The marks from a statistics exam are normally distributed with mean 𝜇 and standard deviation 𝜎. What percentage of students got a mark between (𝜇 − 2.27 σ) and (𝜇 + 1.73 σ)?

04:09

### Video Transcript

The marks from a statistics exam are normally distributed with mean 𝜇 and standard deviation 𝜎. What percentage of students got a mark between 𝜇 minus 2.27𝜎 and 𝜇 plus 1.73𝜎.

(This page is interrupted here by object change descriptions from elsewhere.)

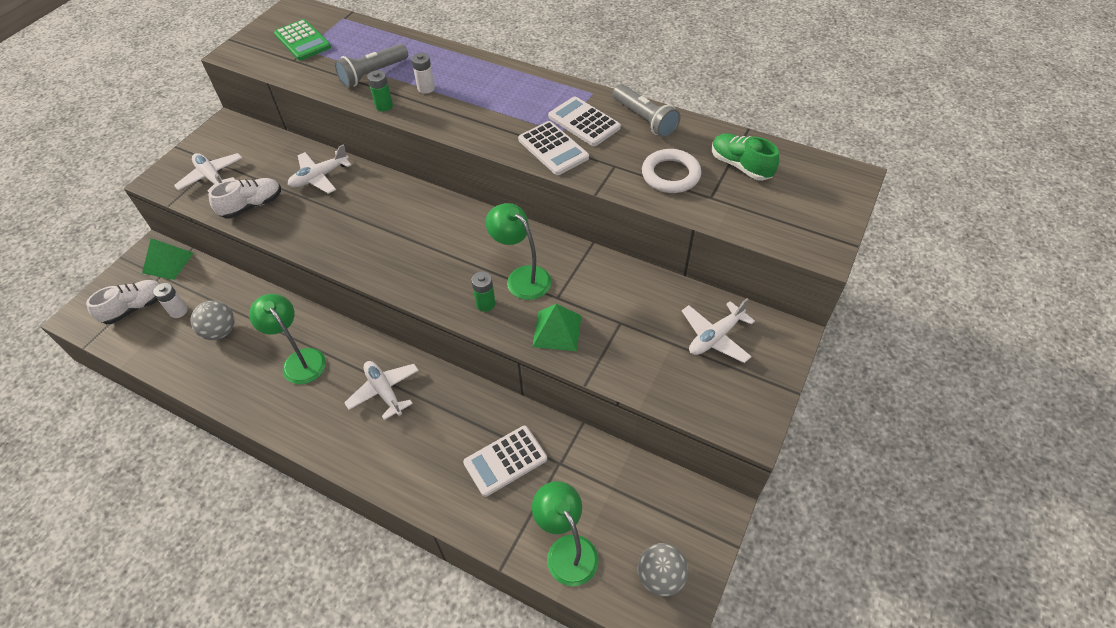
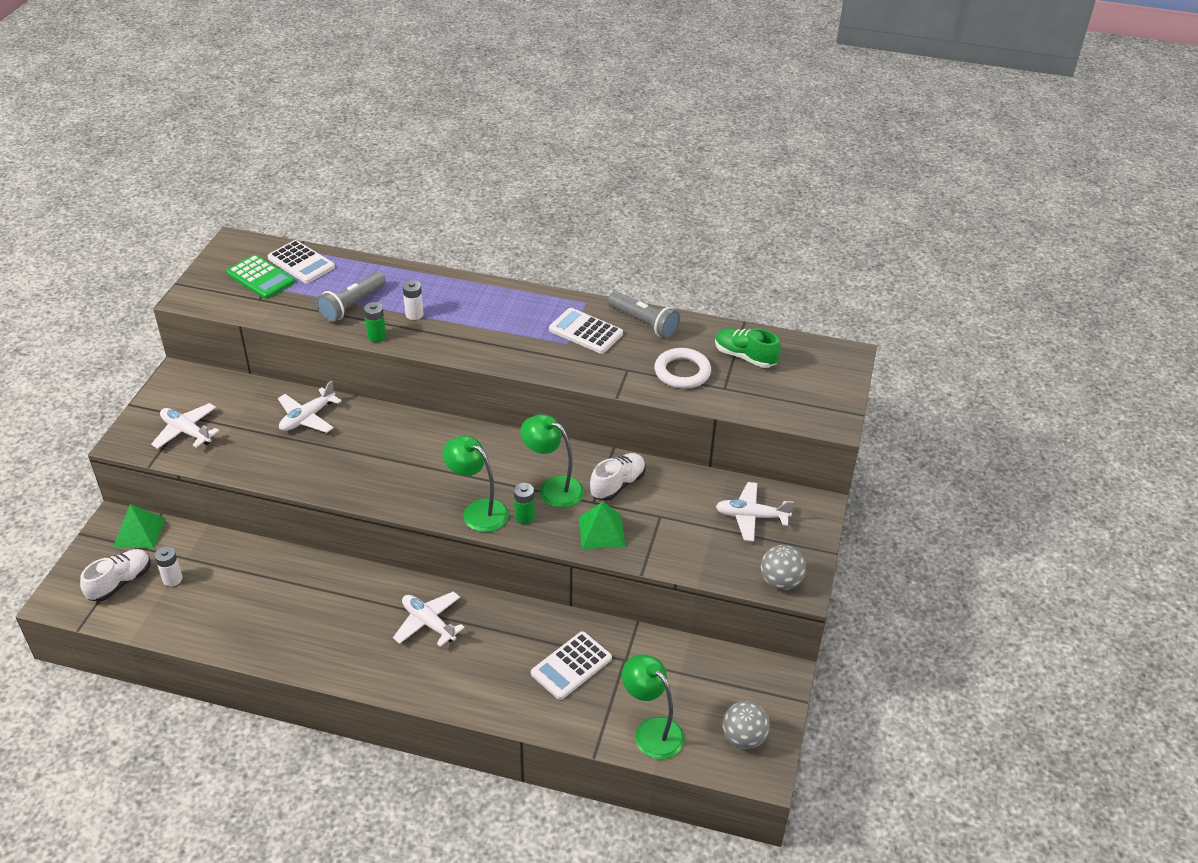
camera: 15 degrees left, 10 degrees down
grey ball [191,301,235,340] -> grey ball moved to [761,545,806,590]
white shoe [208,178,281,218] -> white shoe moved to [590,453,646,501]
green lamp [249,294,326,384] -> green lamp moved to [443,435,509,532]
white calculator [518,121,589,175] -> white calculator moved to [267,240,335,283]
white plane [682,298,755,363] -> white plane turned 60 degrees clockwise [716,482,794,541]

Remember, the graph of a normally distributed data set is this bell-shaped curve. It’s completely symmetrical about the mean and the area underneath the curve is one or 100 percent. In this question, we’re looking to find the percentage of students who got a mark between 𝜇 minus 2.27𝜎 and 𝜇 plus 1.73𝜎. And to do this, we need to find the associated 𝑧-scores. This is essentially a way of standardizing our data. And it allows us to read results of a standard normal table with a mean of zero and a standard deviation of one.

Now at this point, we shouldn’t worry too much that we don’t have numerical values in the question. Instead, we’re going to go ahead and substitute what we know about our data set into the formula for the 𝑧-score. The lower end of our interval is 𝜇 minus 2.27𝜎. So, we’re going to make this our first 𝑥-value. And this means our first 𝑧-value is found by 𝜇 minus 2.27𝜎 minus 𝜇 all over 𝜎. 𝜇 minus 𝜇 is zero. And we can also divide through by 𝜎. And we can see that our lower 𝑧-score is negative 2.27.

Let’s repeat this process with the 𝑥-value at the upper end of our interval. It’s 𝜇 plus 1.73𝜎. So, our associated 𝑧-value here is 𝜇 plus 1.73𝜎 minus 𝜇 all over 𝜎. Once again, 𝜇 minus 𝜇 is zero. And we divide through by 𝜎. And we can see that this 𝑧-score is 1.73. So, we can see that to find the percentage of students who got a mark between 𝜇 minus 2.27𝜎 and 𝜇 plus 1.73𝜎, we need to find the probability that 𝑧 is greater than negative 2.27 and less than 1.73.

And in fact, with normal distribution, the probabilities are cumulative. So, if we find the probability that 𝑧 is less than 1.73, that’s the same as the probability that 𝑥 is less than 𝜇 plus 1.73𝜎. That’s everything to the left-hand side.

To find the shaded area, we’re going to need to subtract the probability that 𝜇 is less than 2.27𝜎, or the probability that 𝑧 is less than negative 2.27. And we can find the probability that 𝑧 is less than 1.73 by looking the value of 1.73 up in the standard normal table.

But you’ll notice that we can’t find negative 2.27 in that table. Instead, we need to use the symmetry of the curve. And we can see that the probability that 𝑧 is less than negative 2.27 is equal to the probability that 𝑧 is greater than 2.27. So, how do we find the probability that 𝑧 is greater than 2.27?

Well, remember we said that the probabilities are cumulative. And, earlier, we said that they also added to one. So, we can subtract the probability that 𝑧 is less than 2.27 from one. And that will give us the probability that 𝑧 is greater than 2.27 and, in turn, the probability that 𝑧 is less than negative 2.27.

If we find a 𝑧-score of 2.27, we see it has an associated probability of 0.9884. And 0.9582 minus one minus 0.9884 is equal to 0.9466. We’re being told to find the percentage of students that got a mark between 𝜇 minus 2.27 and 1.73𝜎. To change from a decimal to a percentage, we multiply our number by 100. 0.9466 multiplied by 100 is 94.66. And our answer is 94.66 percent.